Miguel Oliveira Panão (Professor Universitário), Blog & Autor
“A Element Software tem orgulho de apresentar o primeiro “programa” com inteligência artificial. Uma entidade intuitiva que te escuta, que te entende e te conhece. Não é só um “programa”. … uma consciência. Apresentando: OS1.”
Este é um excerto do filme visionário “Her”, sobre um homem solitário que tem como profissão escrever cartas emotivas para outras pessoas como um serviço existente no futuro. A um dado momento este decide adquirir o último sistema operativo que tem na sua base uma inteligência artificial. Escolhendo a voz de uma mulher, como fazemos actualmente para sistemas como o Siri no iPhone, este homem começa um relacionamento com… Samantha, uma inteligência artificial que comunica com ele – como se fosse uma voz autenticamente humana – através de um auricular.

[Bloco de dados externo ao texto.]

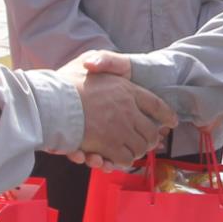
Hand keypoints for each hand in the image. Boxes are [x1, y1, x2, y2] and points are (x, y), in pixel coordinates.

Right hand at [62, 51, 175, 168]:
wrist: (50, 101)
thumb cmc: (65, 82)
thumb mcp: (86, 61)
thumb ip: (102, 61)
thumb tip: (99, 63)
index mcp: (126, 89)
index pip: (156, 104)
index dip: (165, 114)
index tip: (172, 122)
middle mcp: (128, 110)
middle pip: (151, 131)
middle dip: (150, 140)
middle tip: (147, 143)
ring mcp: (120, 129)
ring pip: (139, 147)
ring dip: (135, 152)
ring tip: (130, 152)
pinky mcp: (108, 145)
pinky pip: (123, 158)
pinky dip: (120, 161)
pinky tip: (113, 158)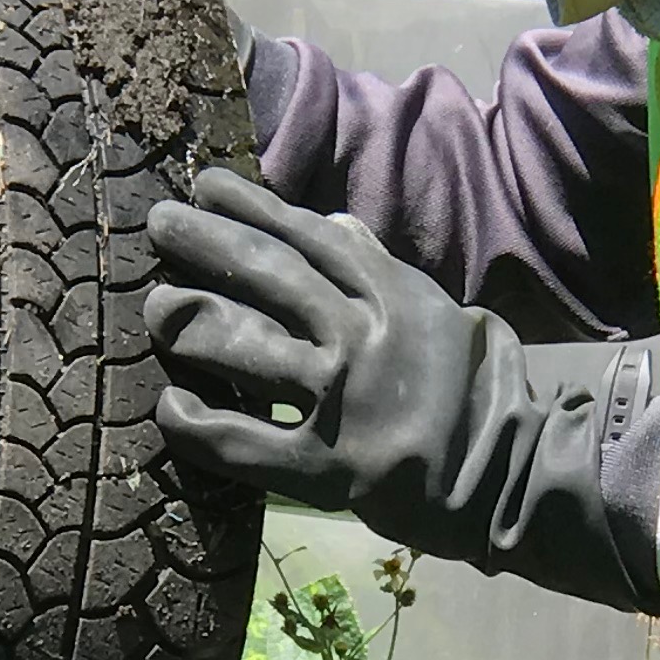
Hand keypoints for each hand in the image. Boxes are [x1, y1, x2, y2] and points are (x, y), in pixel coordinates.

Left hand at [143, 172, 497, 537]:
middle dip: (207, 243)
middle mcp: (362, 338)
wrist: (504, 474)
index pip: (309, 237)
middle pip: (269, 277)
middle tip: (161, 223)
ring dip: (192, 325)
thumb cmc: (469, 386)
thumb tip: (331, 221)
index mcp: (392, 295)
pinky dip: (199, 425)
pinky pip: (244, 443)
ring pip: (248, 351)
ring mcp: (341, 403)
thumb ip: (377, 267)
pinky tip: (168, 406)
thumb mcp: (433, 312)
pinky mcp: (324, 469)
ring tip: (155, 307)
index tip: (205, 185)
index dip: (253, 206)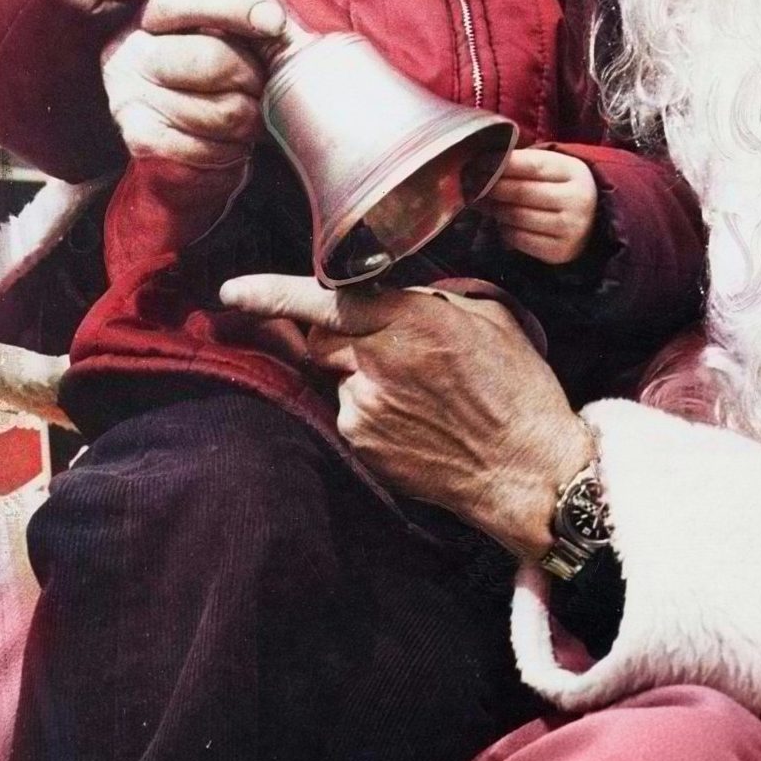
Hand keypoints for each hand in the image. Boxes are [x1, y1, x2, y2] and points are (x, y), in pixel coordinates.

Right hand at [102, 0, 285, 168]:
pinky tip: (227, 140)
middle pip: (209, 58)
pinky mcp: (141, 139)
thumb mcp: (238, 19)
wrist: (184, 140)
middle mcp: (128, 49)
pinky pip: (210, 146)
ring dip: (249, 116)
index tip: (275, 22)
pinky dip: (232, 148)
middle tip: (259, 84)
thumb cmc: (218, 68)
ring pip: (221, 109)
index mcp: (150, 9)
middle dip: (252, 76)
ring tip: (245, 111)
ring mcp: (129, 96)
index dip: (235, 4)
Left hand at [218, 275, 591, 558]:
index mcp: (410, 320)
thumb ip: (429, 300)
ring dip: (362, 376)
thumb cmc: (518, 391)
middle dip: (337, 336)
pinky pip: (348, 412)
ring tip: (422, 396)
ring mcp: (364, 408)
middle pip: (320, 337)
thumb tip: (392, 298)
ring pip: (336, 376)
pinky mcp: (362, 443)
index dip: (269, 292)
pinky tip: (416, 422)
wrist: (528, 471)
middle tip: (388, 350)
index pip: (320, 299)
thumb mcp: (487, 318)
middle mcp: (377, 362)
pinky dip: (371, 410)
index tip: (232, 290)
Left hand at [483, 148, 598, 264]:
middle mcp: (577, 200)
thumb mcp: (552, 168)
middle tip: (473, 185)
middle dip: (492, 188)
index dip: (500, 164)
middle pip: (521, 192)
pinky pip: (519, 239)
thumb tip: (482, 165)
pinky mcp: (560, 251)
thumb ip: (523, 163)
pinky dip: (505, 230)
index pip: (531, 165)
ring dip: (495, 209)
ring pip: (517, 217)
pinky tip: (504, 222)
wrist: (592, 220)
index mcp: (574, 172)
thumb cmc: (561, 187)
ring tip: (484, 203)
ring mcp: (570, 228)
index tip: (478, 163)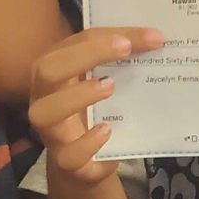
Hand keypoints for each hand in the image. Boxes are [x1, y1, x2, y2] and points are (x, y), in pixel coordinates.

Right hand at [28, 26, 162, 185]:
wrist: (87, 160)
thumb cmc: (95, 110)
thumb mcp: (104, 80)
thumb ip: (121, 59)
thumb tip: (155, 39)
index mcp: (54, 70)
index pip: (73, 44)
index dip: (104, 38)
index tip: (141, 37)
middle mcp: (44, 97)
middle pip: (47, 70)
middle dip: (85, 55)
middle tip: (124, 49)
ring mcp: (50, 131)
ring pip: (46, 112)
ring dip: (78, 96)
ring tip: (110, 86)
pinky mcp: (65, 161)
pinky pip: (68, 154)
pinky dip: (88, 142)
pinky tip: (108, 130)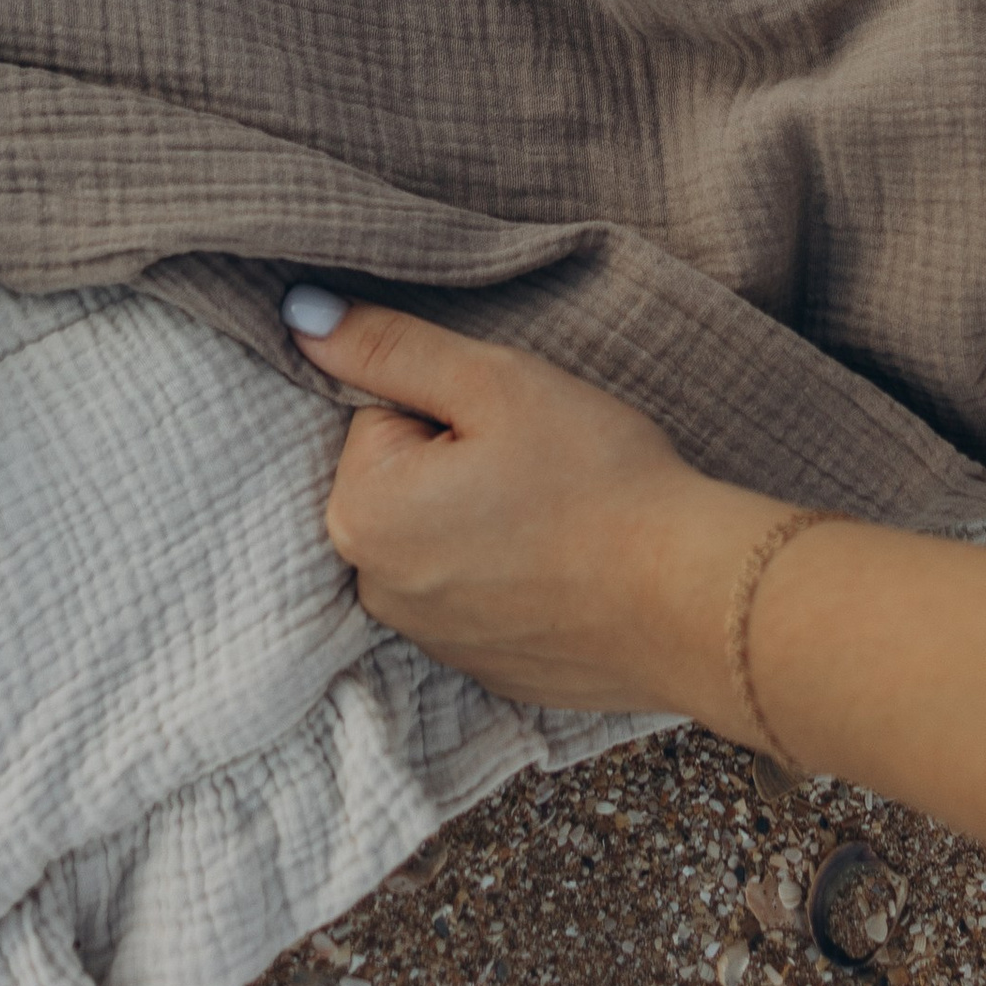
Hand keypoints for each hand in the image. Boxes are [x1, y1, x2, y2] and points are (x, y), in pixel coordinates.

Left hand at [294, 290, 771, 723]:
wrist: (686, 599)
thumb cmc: (593, 477)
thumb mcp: (492, 382)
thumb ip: (388, 346)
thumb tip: (298, 316)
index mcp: (359, 515)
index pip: (381, 415)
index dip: (450, 404)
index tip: (508, 424)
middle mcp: (375, 592)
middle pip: (404, 481)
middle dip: (459, 460)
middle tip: (538, 462)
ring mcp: (430, 642)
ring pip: (442, 537)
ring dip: (485, 517)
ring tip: (559, 511)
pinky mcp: (484, 670)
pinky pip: (479, 595)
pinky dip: (514, 574)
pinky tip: (568, 562)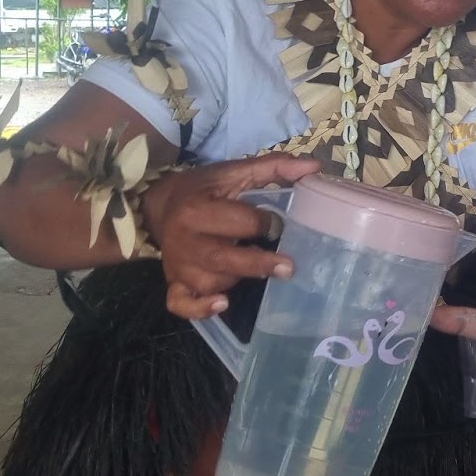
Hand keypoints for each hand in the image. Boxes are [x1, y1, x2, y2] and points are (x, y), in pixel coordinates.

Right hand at [140, 153, 320, 319]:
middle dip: (257, 263)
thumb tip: (314, 167)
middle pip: (222, 258)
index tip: (280, 223)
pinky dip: (199, 309)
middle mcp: (184, 239)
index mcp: (197, 209)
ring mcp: (176, 264)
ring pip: (209, 282)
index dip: (265, 223)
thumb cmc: (204, 189)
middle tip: (288, 267)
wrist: (161, 204)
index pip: (237, 221)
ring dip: (235, 279)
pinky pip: (180, 303)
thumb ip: (273, 168)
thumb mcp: (234, 172)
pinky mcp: (173, 281)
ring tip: (255, 270)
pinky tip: (222, 304)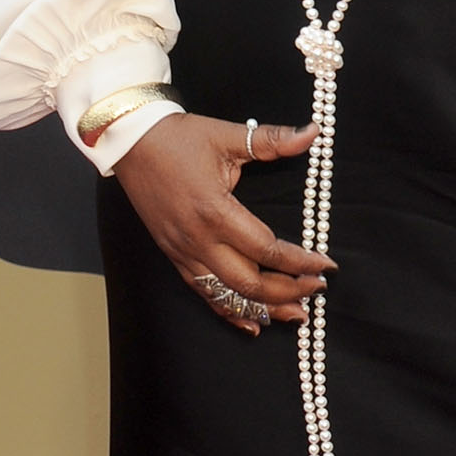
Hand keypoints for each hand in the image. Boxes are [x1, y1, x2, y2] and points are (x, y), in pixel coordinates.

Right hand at [113, 112, 331, 335]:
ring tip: (296, 315)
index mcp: (215, 212)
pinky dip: (230, 311)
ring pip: (227, 296)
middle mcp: (198, 240)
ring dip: (264, 309)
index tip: (326, 266)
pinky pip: (204, 293)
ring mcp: (182, 252)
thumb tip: (312, 132)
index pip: (268, 250)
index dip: (301, 262)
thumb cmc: (177, 138)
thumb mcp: (228, 136)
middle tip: (317, 290)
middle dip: (289, 292)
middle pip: (250, 283)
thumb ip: (273, 140)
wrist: (129, 141)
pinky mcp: (173, 255)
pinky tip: (253, 322)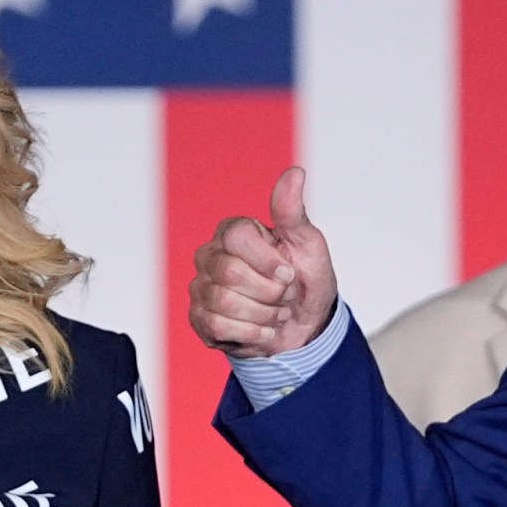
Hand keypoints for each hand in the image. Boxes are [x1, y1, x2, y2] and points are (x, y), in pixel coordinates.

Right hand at [187, 165, 337, 358]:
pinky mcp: (200, 319)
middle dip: (270, 292)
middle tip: (284, 296)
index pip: (237, 237)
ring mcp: (201, 288)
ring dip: (264, 315)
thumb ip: (292, 211)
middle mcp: (210, 256)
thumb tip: (295, 173)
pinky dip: (252, 333)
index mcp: (232, 231)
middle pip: (230, 273)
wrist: (306, 326)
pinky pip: (218, 326)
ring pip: (224, 302)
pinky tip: (263, 329)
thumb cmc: (304, 279)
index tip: (288, 273)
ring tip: (275, 313)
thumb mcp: (307, 243)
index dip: (268, 261)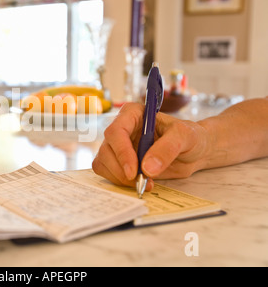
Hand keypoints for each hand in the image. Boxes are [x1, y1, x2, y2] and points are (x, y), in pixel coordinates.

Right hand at [92, 103, 208, 190]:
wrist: (193, 152)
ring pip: (103, 163)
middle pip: (106, 150)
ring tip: (145, 182)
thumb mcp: (185, 137)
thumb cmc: (190, 137)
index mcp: (133, 114)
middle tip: (141, 181)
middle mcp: (121, 129)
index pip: (116, 131)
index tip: (134, 171)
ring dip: (120, 178)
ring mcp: (118, 146)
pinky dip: (120, 182)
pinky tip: (140, 182)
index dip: (121, 152)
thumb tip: (146, 168)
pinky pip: (107, 173)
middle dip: (121, 170)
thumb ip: (167, 148)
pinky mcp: (118, 162)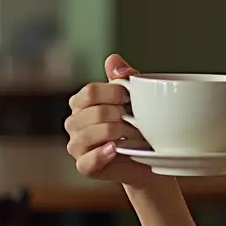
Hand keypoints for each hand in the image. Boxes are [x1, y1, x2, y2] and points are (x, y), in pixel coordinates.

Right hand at [64, 53, 158, 186]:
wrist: (150, 157)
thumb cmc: (140, 125)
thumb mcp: (135, 98)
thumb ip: (123, 78)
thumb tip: (113, 59)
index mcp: (82, 103)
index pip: (90, 92)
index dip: (114, 93)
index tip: (131, 98)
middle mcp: (74, 123)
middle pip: (92, 112)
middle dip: (119, 115)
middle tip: (137, 120)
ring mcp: (77, 146)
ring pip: (89, 134)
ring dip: (117, 133)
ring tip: (135, 135)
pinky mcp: (85, 167)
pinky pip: (86, 161)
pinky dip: (102, 154)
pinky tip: (116, 149)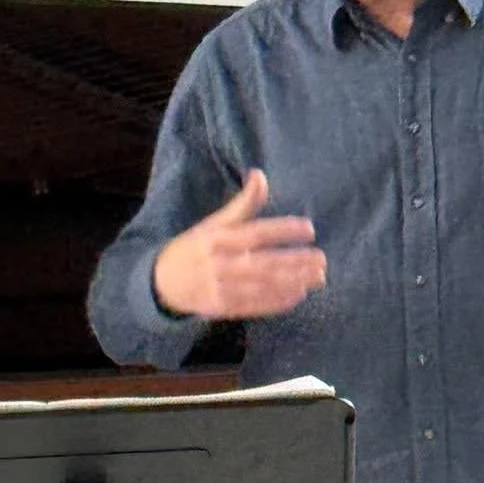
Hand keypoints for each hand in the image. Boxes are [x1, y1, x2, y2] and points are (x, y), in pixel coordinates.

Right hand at [152, 169, 326, 319]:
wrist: (161, 283)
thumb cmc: (193, 248)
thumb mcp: (213, 223)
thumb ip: (242, 204)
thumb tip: (260, 174)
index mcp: (217, 238)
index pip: (256, 233)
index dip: (284, 230)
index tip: (310, 229)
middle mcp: (220, 263)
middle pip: (264, 263)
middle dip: (296, 262)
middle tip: (322, 259)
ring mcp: (221, 288)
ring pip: (263, 286)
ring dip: (293, 282)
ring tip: (317, 278)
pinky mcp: (223, 308)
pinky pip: (255, 306)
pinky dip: (277, 302)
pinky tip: (297, 296)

A tecnologia de audição tem evoluído muito nos últimos tempos e pouco sabemos sobre isso. A empresa americana Starkey está a desenvolver aparelhos auditivos que terão a capacidade de medir a pressão sanguínea, temperatura do corpo, batimento cardíaco e até sinais típicos de um electro-encefalograma. Se uma pessoa cair e não se conseguir levantar, estes aparelhos poderão enviar um alerta para um familiar próximo. Há quem tenha estudado que, se a sua cor se assemelhar à do cabelo, nem se nota que usamos estes aparelhos. A maior parte do aparelhos existentes já possui circuitos que cancelam sons de feedback que perturbam o nosso equilíbrio. Tudo isto através do ouvido que passa a ser mais do que uma parte do nosso corpo que escuta apenas som, mas abre a porta ao conhecimento de outras partes essenciais à nossa saúde.
Com os diversos estudos feitos sobre como os nossos smartphones podem ser fontes de distracção (na estrada, no trabalho, em família, etc.), há quem coloque em aparelhos auditivos a esperança de um dia – como no filme “Her” – termos, literalmente, um computador no nosso ouvido. Algo que nos ajudaria com orientações para chegar ao nosso destino, ler-nos as mensagens que recebemos, tocar música e, talvez o mais importante, manter-nos a par do nosso estado de saúde. Num artigo que li na Scientific American sobre o assunto chega-se mesmo a afirmar que podemos estar no alvor de uma nova era. Só me questiono a que “era” nos referimos e se essa é, ou não, boa para nós.
Nos últimos tempos tenho estado atento ao que se passa à minha volta em locais de culto e oração e testemunhado como é frequente ver as pessoas distraídas com os seus dispositivos electrónicos, em vez que aproveitaram esses momentos para fazer uma pausa, silêncio, fechar os olhos, e criar o ambiente necessário à abertura do coração para deixar Deus falar. Deus fala-nos sempre, mas se estamos distraídos, será cada vez mais difícil escutá-Lo.
Como se não chegasse o efeito que a tecnologia tem em absorver a nossa atenção, a solução parece que passa por não entrar apenas pelos olhos, mas também pelos ouvidos. E se os nossos ouvidos passam a ser também um alvo da tecnologia, haverá ainda espaço para escutar Aquela Voz… Deus?
Escutar Deus, hoje, é o quê? A experiência de quem escuta é mais do que simplesmente ouvir. É deixar-se transformar pela palavras, pensamentos e gestos que nos levam a experimentar uma paz inesperada que associamos à presença de Deus. As palavras podem ser pronunciada por outros, os pensamentos formulam-se na mente, e damo-nos conta dos gestos se estivermos atentos. Tudo isso (e talvez mais) faz parte do acto de escuta daquilo que Deus nos quer dizer em cada momento presente.
Mas será que existe ainda em nós a vontade de ser transformados por Ele? Escutar Aquela Voz faz ainda parte do nosso quotidiano? Cabe a cada um esse exame de consciência e vale a pena estar atento ao que parecem ser inovações tecnológicas, mas se essas se tornam armas de distração massiva do nosso relacionamento com Deus, cabe também a cada um estabelecer esse limite e testemunhar uma alternativa. Fica o desafio.